* _VORLIEGENDER TEXT_
□ □ □

Geisterwoche #2: Ein Theater und ein dreifaches Duell

Unter dem Titel «Geisterwoche» begleitet das SENF-Kollektiv den Rest der Saison 2020/21. Zwei Kollektivmitglieder berichten davon, wie sie die Spiele erlebt haben: Zuerst schreibt Renato in Theaterform über den 3:2-Sieg gegen Thun, dann Remo in Prosa über den 2:1-Sieg in Neuchâtel.

Renato hatte das Privileg, St.Gallen gegen Sion im Stadion zu sehen.

Der Besuch beim neuen Meister

Eine tragische Komödie

Neufassung 2020

Erster Akt

Stimme des Stadionsprechers, der Sponsoren- und Spielernamen verliest, klebrige Popmusik, bevor der Vorhang aufgeht. Dann die Inschrift: Kybunpark. Offenbar der Name des Stadions. Im Hintergrund angedeutet die verwaiste Sitterbühne, ruiniert, zerfallen, und die Türme der Kathedrale in der Innenstadt. Auch das Stadion einigermassen verlassen und verwahrlost. Grauer und hässlicher Beton, darauf viele hellgrüne Sitzschalen, bleich vom Warten und dem heissen Frühling, leer. Inmitten dieser Sitzschalen ein langes graues Pult. Laptops im Abstand von zwei Metern. «Senf» steht in der Mitte des Schreibtisches auf Papier geschrieben, Windows-98-Formatierung, lieblos laminiert. Die Laptops beklebt mit hoffnungslos idealistischen Leitsätzen aus längst vergangenen Studienjahren. Neben den beiden Laptops halbleere Bierbecher, hinter ihnen zwei erwachsene Männer von über 30 Jahren, beide mit Namen ERES, verkatert und verschwitzt, in erbärmlichem Zustand. Vor den Sitzplätzen eine grüne Wiese, darauf Menschen in grünen und roten T-Shirts, kurzen Hosen und Stutzen. Alles in eine heisse Sommersonne getaucht.

ERES (emotionslos)
Viel los.

ERES (emotionslos)
U huere.

ERES (desinteressiert)
Sus, wie laufts?

ERES (sehr desinteressiert)
Guet, guet. Bi dir?

ERES (apathisch)
Au.

Es folgt ein minutenlanges Schweigen, das einmal unbehaglich war, mittlerweile aber vertraut ist. Beide lächeln das unerschütterliche Lächeln des Gleichgültigen. Irgendwann erhebt sich Eres.

ERES (zögerlich)
E Bier wölle?

ERES
Voll.

Eres ab.

Zwei Menschen in grün-weissem Gewand kommen vorbei, grüssen mit dem Ellbogen.

Augenringe und Alkoholfahne. Auch sie in erbärmlichem Zustand.

ERES (vielsagend)
Wie isch gest no gsi?

DER ERSTE FAN (lachend)

□ □ □

* _BEREITGESTELLTE EINTRÄGE_
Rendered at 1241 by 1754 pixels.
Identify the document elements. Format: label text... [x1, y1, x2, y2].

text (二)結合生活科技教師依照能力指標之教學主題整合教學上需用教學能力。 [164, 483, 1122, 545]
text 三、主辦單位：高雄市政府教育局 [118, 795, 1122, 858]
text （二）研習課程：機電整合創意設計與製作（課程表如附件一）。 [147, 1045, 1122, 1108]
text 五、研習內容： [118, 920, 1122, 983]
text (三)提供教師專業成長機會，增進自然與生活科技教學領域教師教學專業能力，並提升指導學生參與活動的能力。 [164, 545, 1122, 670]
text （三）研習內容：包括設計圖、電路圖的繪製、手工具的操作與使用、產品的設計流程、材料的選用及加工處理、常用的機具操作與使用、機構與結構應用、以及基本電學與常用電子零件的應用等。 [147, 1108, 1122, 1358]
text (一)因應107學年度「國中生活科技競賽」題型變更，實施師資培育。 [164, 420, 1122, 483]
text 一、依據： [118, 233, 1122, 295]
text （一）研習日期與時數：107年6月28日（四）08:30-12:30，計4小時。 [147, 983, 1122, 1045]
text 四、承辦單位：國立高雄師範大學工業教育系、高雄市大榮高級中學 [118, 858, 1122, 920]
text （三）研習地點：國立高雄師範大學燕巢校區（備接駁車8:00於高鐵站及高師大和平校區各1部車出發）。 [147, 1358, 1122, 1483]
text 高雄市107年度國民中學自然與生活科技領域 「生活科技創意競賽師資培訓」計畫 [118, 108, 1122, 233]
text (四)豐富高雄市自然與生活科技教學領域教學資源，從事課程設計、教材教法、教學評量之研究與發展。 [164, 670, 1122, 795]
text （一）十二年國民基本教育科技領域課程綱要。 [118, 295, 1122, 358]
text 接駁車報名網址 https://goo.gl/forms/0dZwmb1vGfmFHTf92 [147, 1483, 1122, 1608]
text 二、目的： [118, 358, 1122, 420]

□ □ □

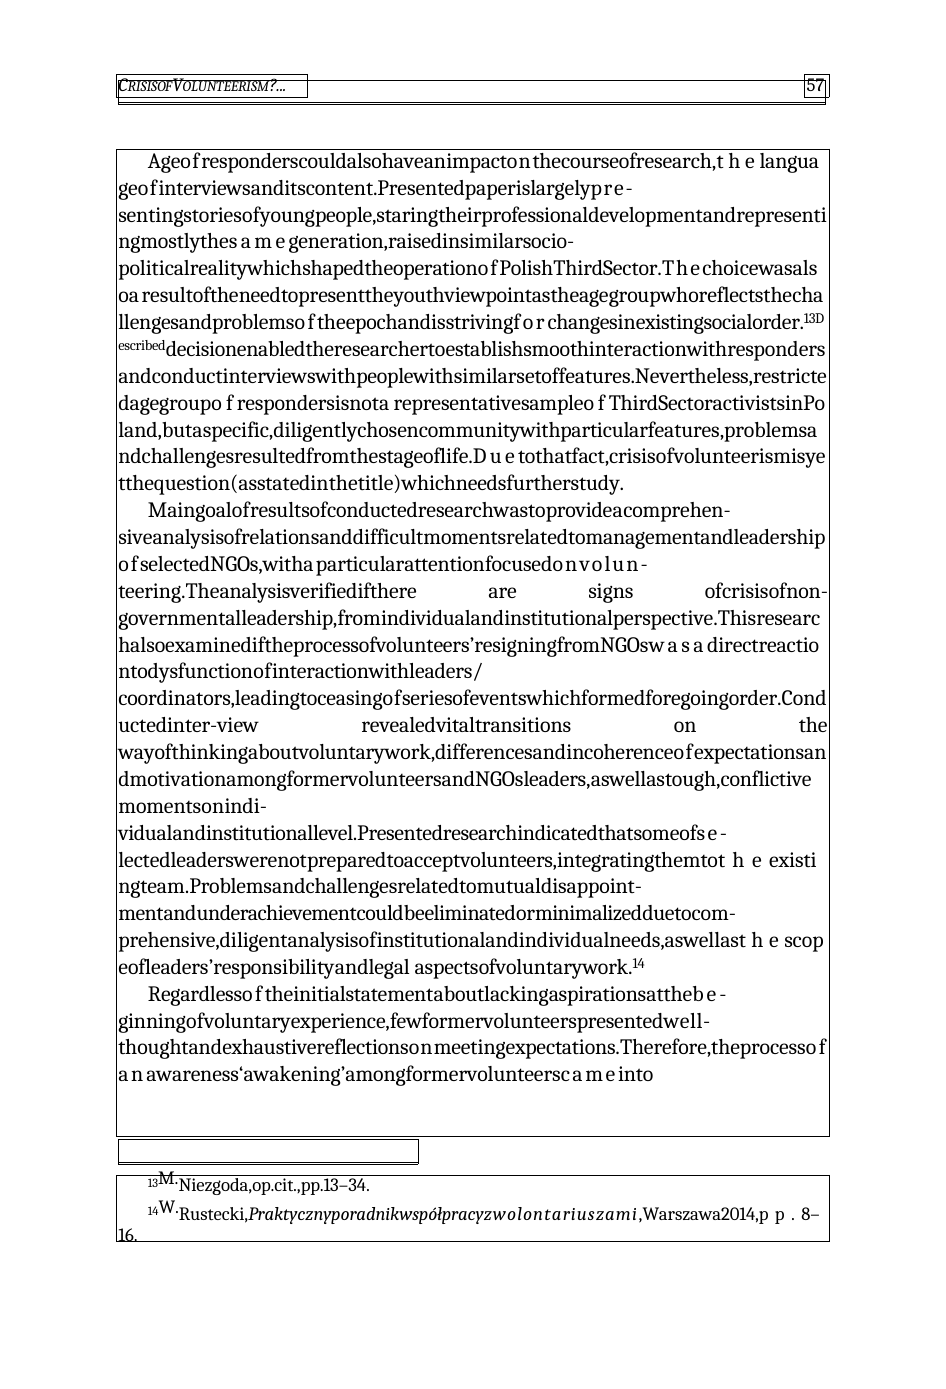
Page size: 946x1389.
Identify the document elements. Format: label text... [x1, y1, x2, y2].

□ □ □

* _WAS ZU TUN IST_
**1)** Wie lässt sich der Theatertext über den Stadionbesuch in zwei Sätzen zusammenfassen?
**2)** Setze den Theatertext über den Stadionbesuch fort, beginnend mit der lachenden Antwort des ersten Fans.

* _GELÖSTE AUFGABEN_
**1)** Im ziemlich verlassenen und verwahrlosten Kybunpark sitzen zwei verkaterte Männer über 30, beide namens Eres, hinter Laptops an einem langen Pult mit der Aufschrift «Senf». Vor ihnen liegt eine Wiese mit Menschen in grünen und roten T-Shirts, und nach einem knappen, gleichgültigen Wortwechsel und minutenlangem Schweigen geht einer Bier holen, während zwei Fans in Grün-Weiss mit dem Ellbogen grüssen und gefragt werden, wie es gestern noch gewesen sei.

**2)**
Cha mi nur no dra erinnere, wien i dihei Fertigrösti gmacht ha.

DER ZWEITE FAN
Und wie bisch heicho?

DER ERSTE FAN (amüsiert)
Kei Ahnig. Han jedefalls s Hemd nöd heignoh, won i gest ahgha han.

Alle lachen. Die beiden Fans ab.

Eres kommt mit zwei vollen Bierbechern zurück und lächelt das unerschütterliche Lächeln des Glücklichen.

ERES (heiter)
Zum Wohl.

ERES (lebensfroh)
Zum Wohl!

ERES (hoffnungsvoll)
I rechne eigentli fest mit eme null zu drü.

ERES (melancholisch)
I ha au nonig begriffe, dass mir etz eifach guet sind.

Eres und Eres seufzen.

ERES (neugierig)
Wie spieleds eigentli?

ERES (entsetzt)
Was? Wötsch d Ufstellige scho bringe?

ERES (sachlich)
Spezielli Situatione verlanged spezielli Massnahme.

ERES (fachmännisch)
Spieled im 4-4-2, nöd?

ERES (besserwisserisch)
Mit ere Raute, wie mer im Jargon seit.

Die Mannschaften kommen nacheinander auf den Platz.

ALLE (vehement)
Hopp Sangalle! Hopp Sangalle!

STADIONSPEAKER
Viel Spass bim Spiel zwüsched em FC Sangalle 1879 und em FC Thun.

Ein schwarzgekleideter Mann pfeift, das Spiel beginnt.

Ein Mann in rotem Tenue liegt am Boden. Aus der Ferne hören Eres und Eres die Stimmen der beiden Fans.

DER ERSTE FAN (laut)
Du huere Wixer!

DER ZWEITE FAN (sehr laut)
Stoh uf, du Wixer!

ERES (sehnsüchtig)
Ach.

Eres kichert.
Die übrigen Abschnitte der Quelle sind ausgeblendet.